宣平侯臊得慌,實在聽不下去了:“閉嘴。”

龐飛委屈又詫異地看著宣平侯:“父親,您怎麽啦?身體不舒服嗎?”

“沒有,你給老子閉嘴。”宣平侯心情差到了極致。

怕將這個老家夥氣得嗝屁了,天衡帝開口道:“宣平侯,你想清楚了嗎?”

也是給宣平侯一個重新選擇的機會,他們宣平侯府到底要不要這樣一個繼承人。

宣平侯也很糾結。

他平生就得三子,老二早夭,寄予厚望的長子也沒了,如今就剩小兒子這點血脈,爵位不傳給他傳給誰?總不能傳給外人吧。

但這個兒子謊話連篇,玩物喪誌,做事毫無章法,隻圖自己痛快,完全不顧慮別人,不考慮他的身份。

他若真喜歡老鼠,抓一兩隻洗幹淨養在籠子裏也未嚐不可。

但萬沒有拿個莊子養老鼠,還跟老鼠同吃同住,熬夜挖洞抓老鼠的。

今日皇上和幾位德高望重的大臣都知道他的癖好,隻怕以後皇上和大臣們也不會待見他,將宣平侯府交到他手裏,宣平侯府以後失寵沒落是板上釘釘子的事。
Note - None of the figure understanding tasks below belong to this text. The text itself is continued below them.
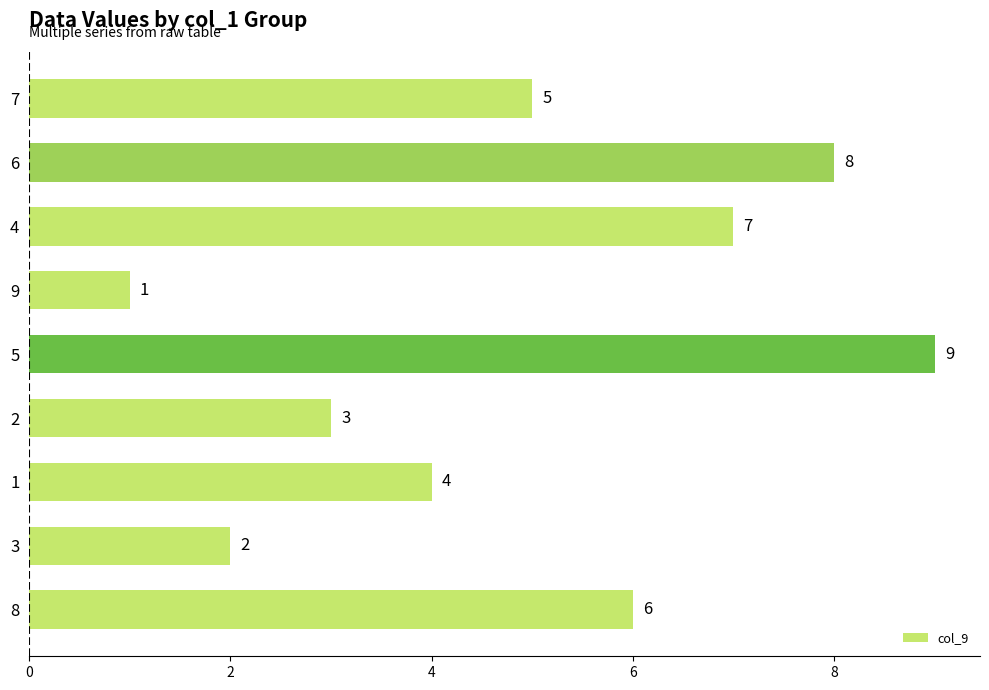

Which category has the lowest value across all series?

9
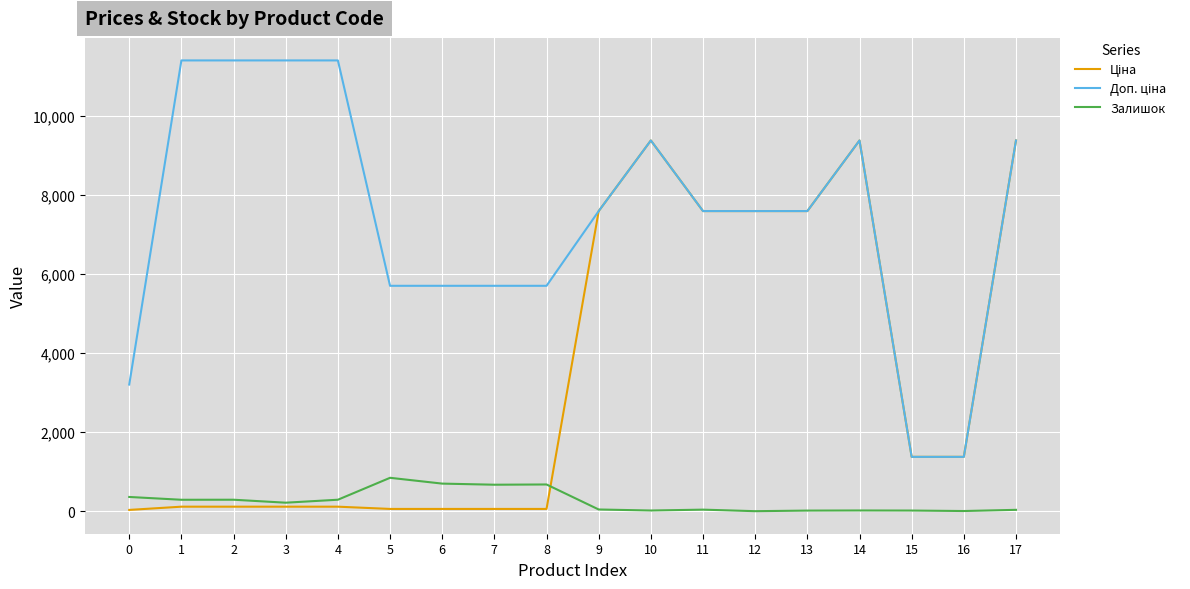

What is the maximum value for Залишок?

845.0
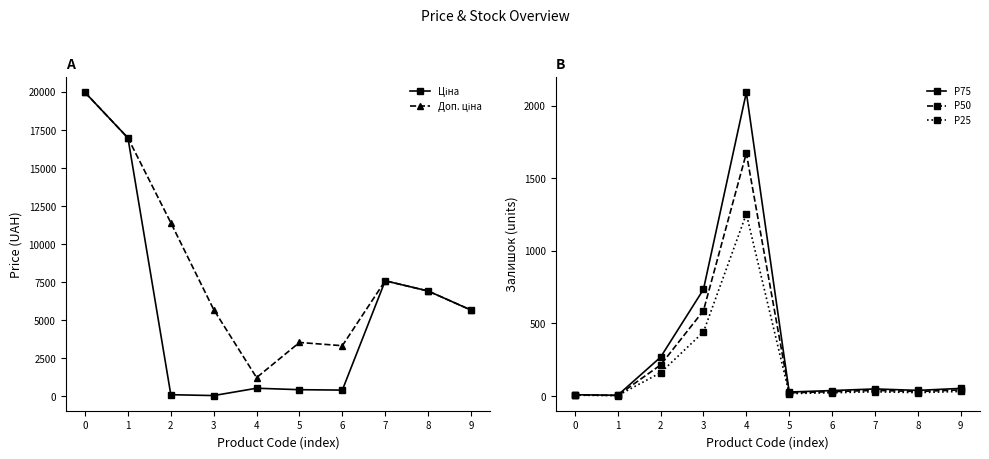

At how many categories does at least one series exceed 18025?

1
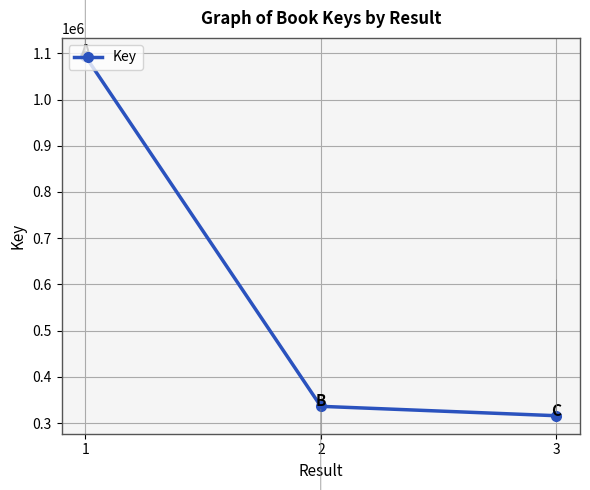

Reading right to left, what are all the values shown in this chart?

316044	336389	1094408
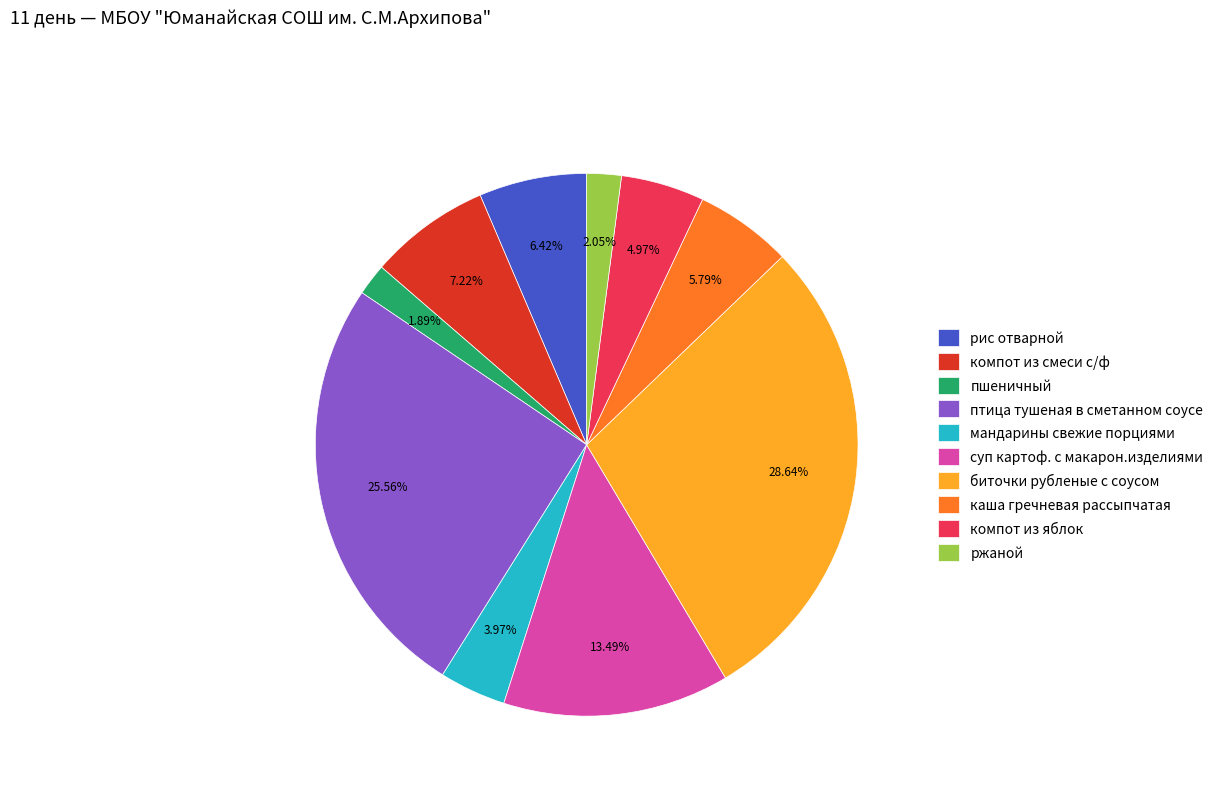

Which category has the biggest portion of the pie?

биточки рубленые с соусом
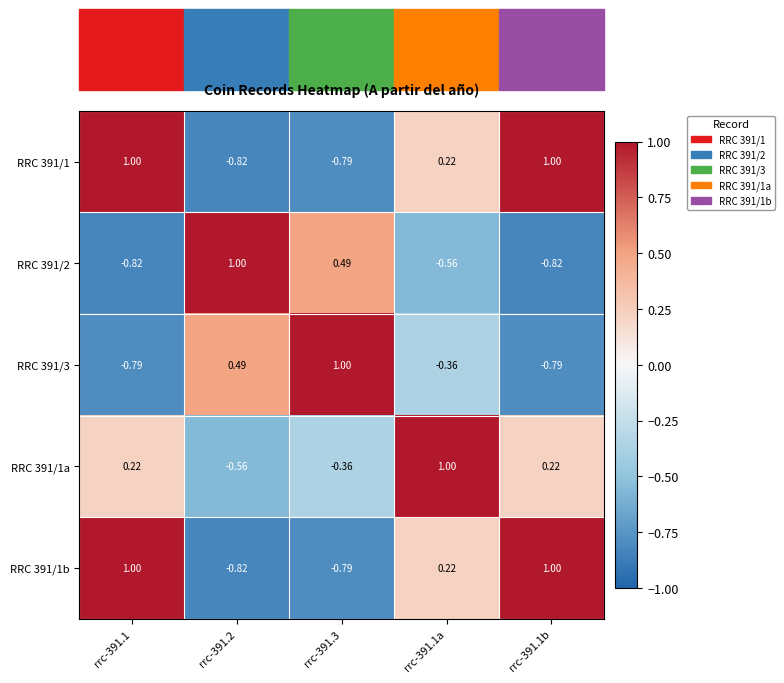

Is the value of RRC 391/1a at rrc-391.1 greater than the value of RRC 391/2 at rrc-391.2?

No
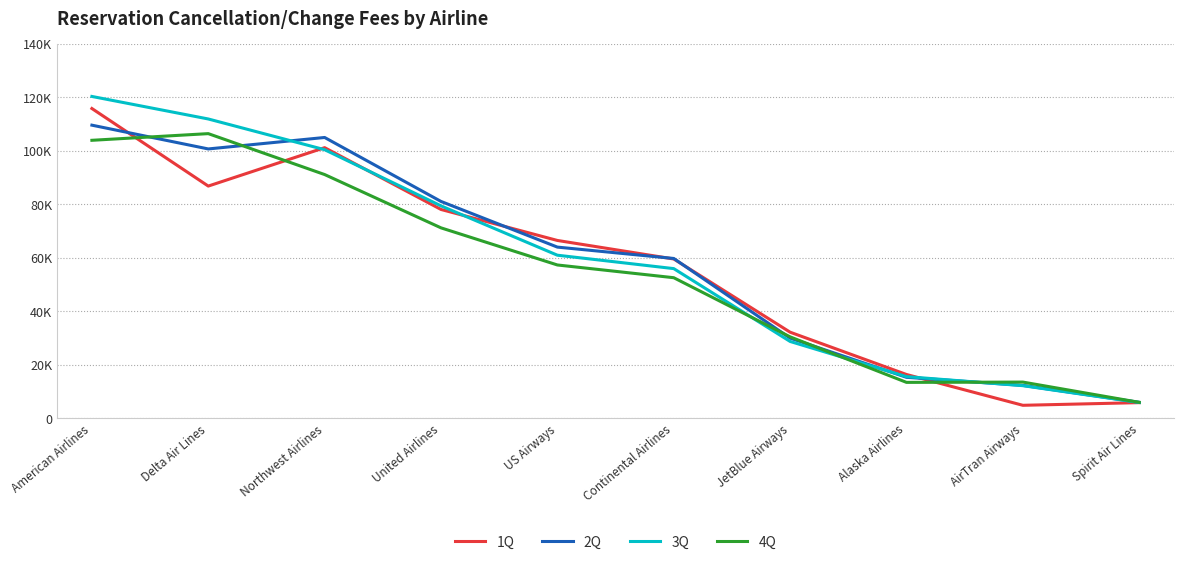

What is the sum of all 2Q values?

583778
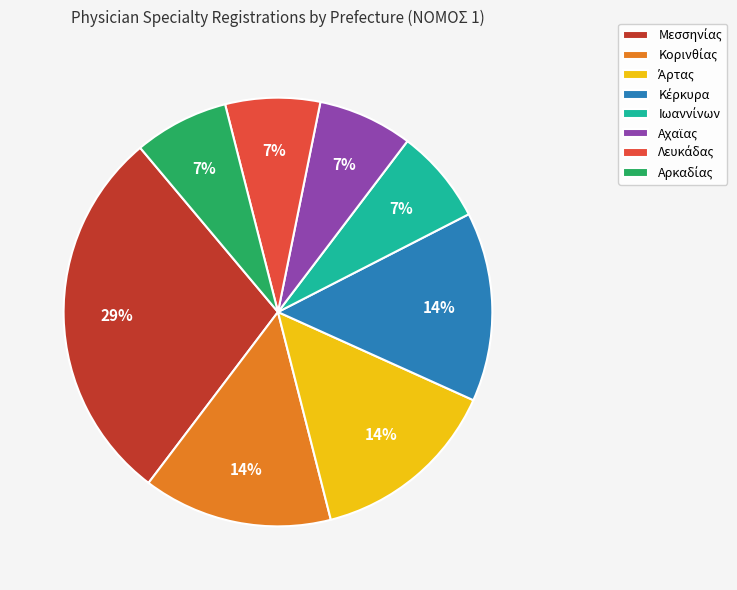

Does any single category account for the majority?

No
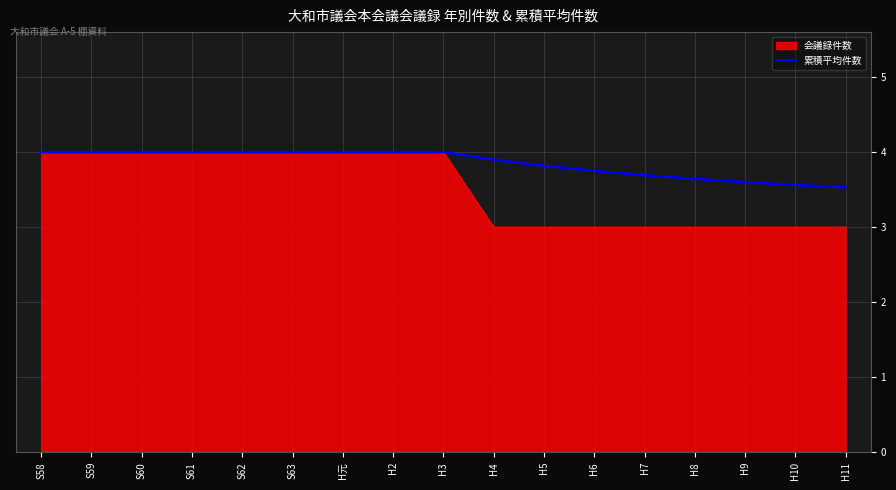

Which series has the widest spread of values?

会議録件数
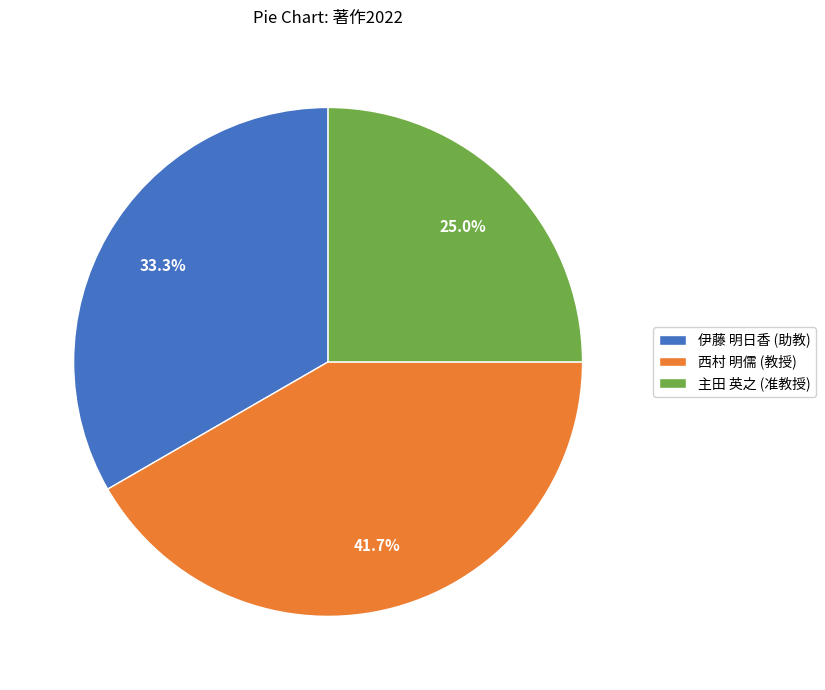

What is the smallest slice in the pie chart?

主田 英之 (准教授)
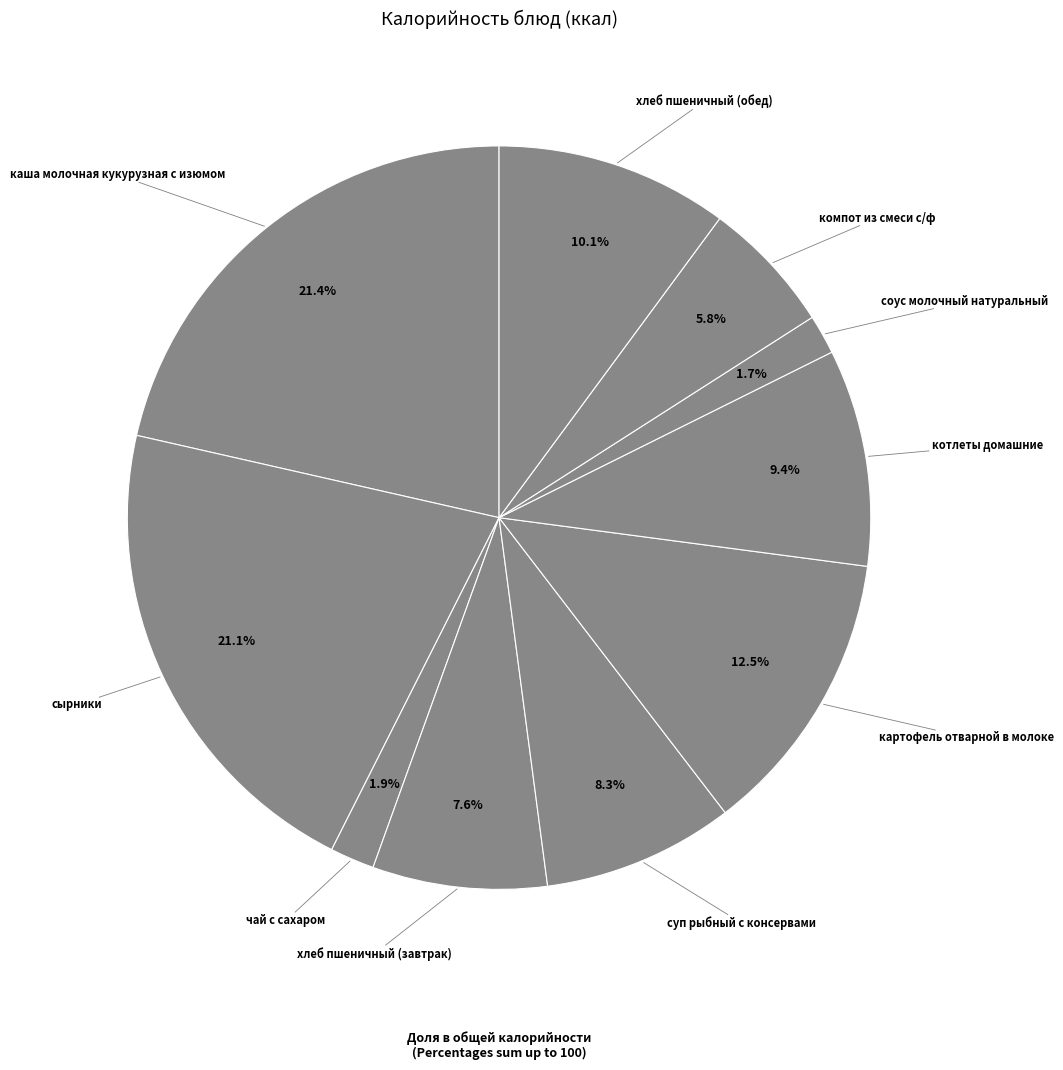

How many segments does this pie chart have?

10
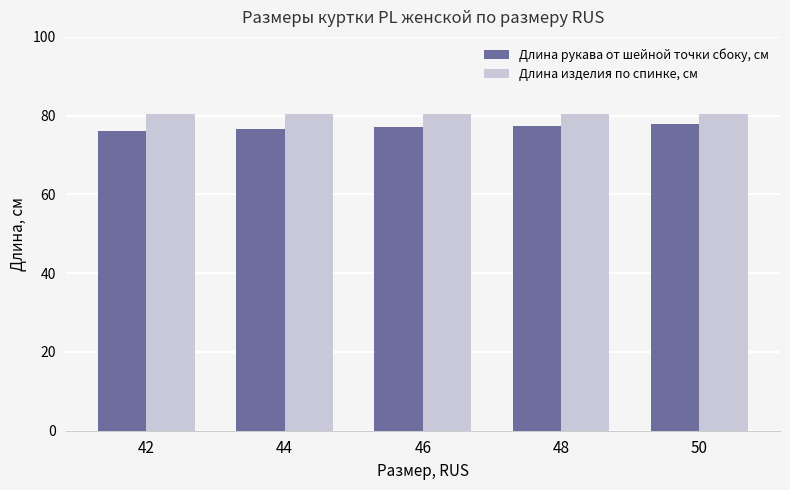

What is the average value of the Длина рукава от шейной точки сбоку, см series?

77.0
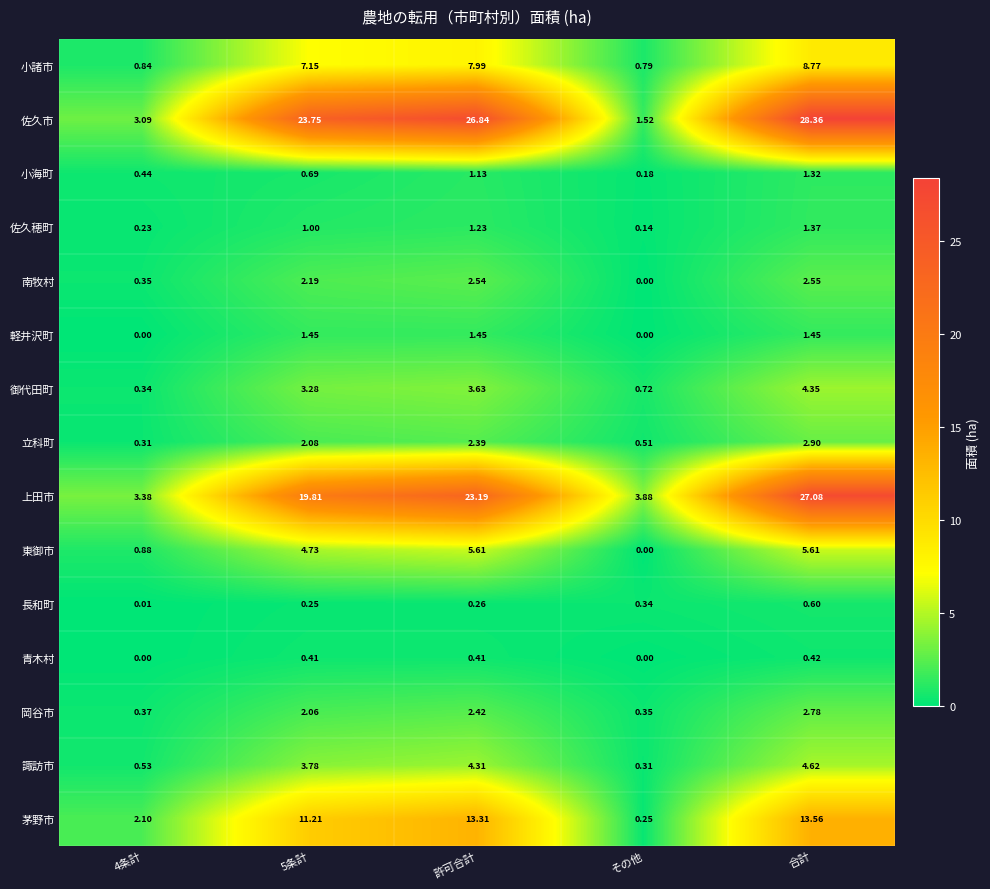

At which category is the sum across all series the highest?

合計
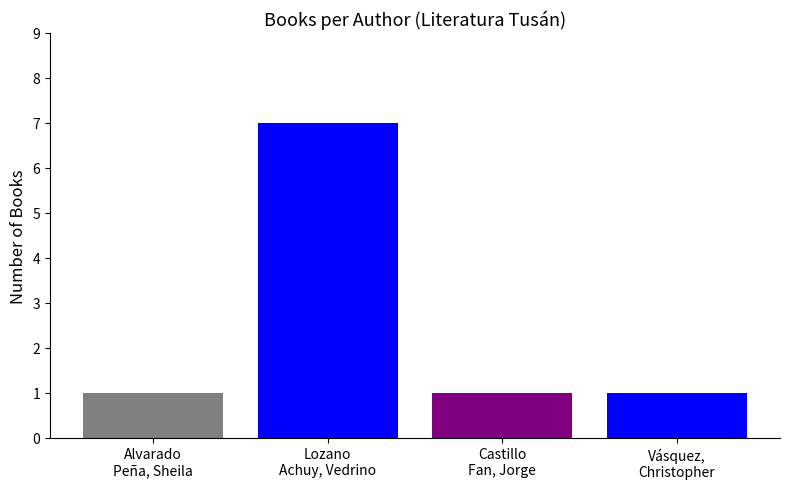

How many series are shown in this chart?

4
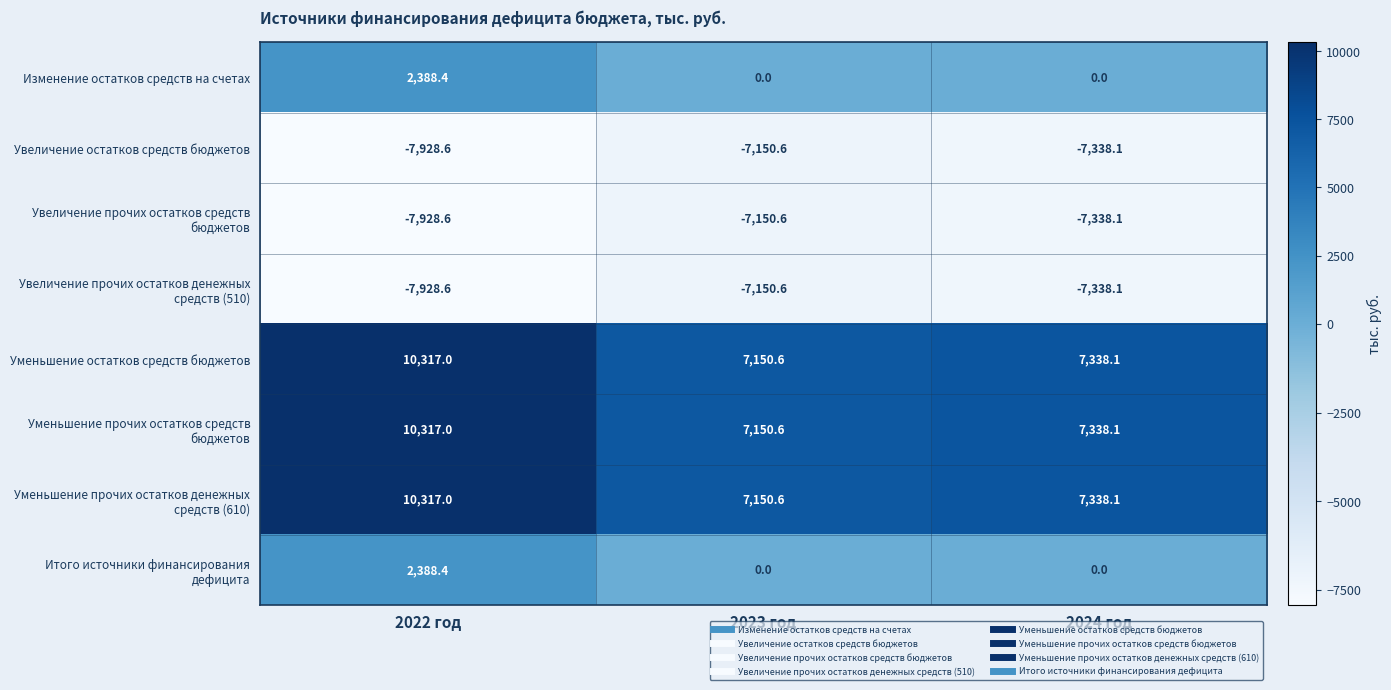

At which category is the sum across all series the highest?

2022 год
可若要讓他將祖宗打下來的基業傳到外人手裏,他心裏又著實不甘,也怕去了地下無顏見祖宗。

正在宣平侯糾結不已時又聽那道神秘的女聲響起。

【我就說嘛,他做得再隱蔽,院子裏的下人都替他打掩護,這時間一長也不可能沒有人發現啊。】

【宣平侯世子可真是個好人,龐飛苦苦哀求,他就心軟答應給對方改過自新的機會。殊不知,就是他這一心軟葬送了自己的性命。】

什麽意思?

長子的失蹤不是意外?宣平侯如墜冰窖,再也撐不住,渾身無力地倒在了地上。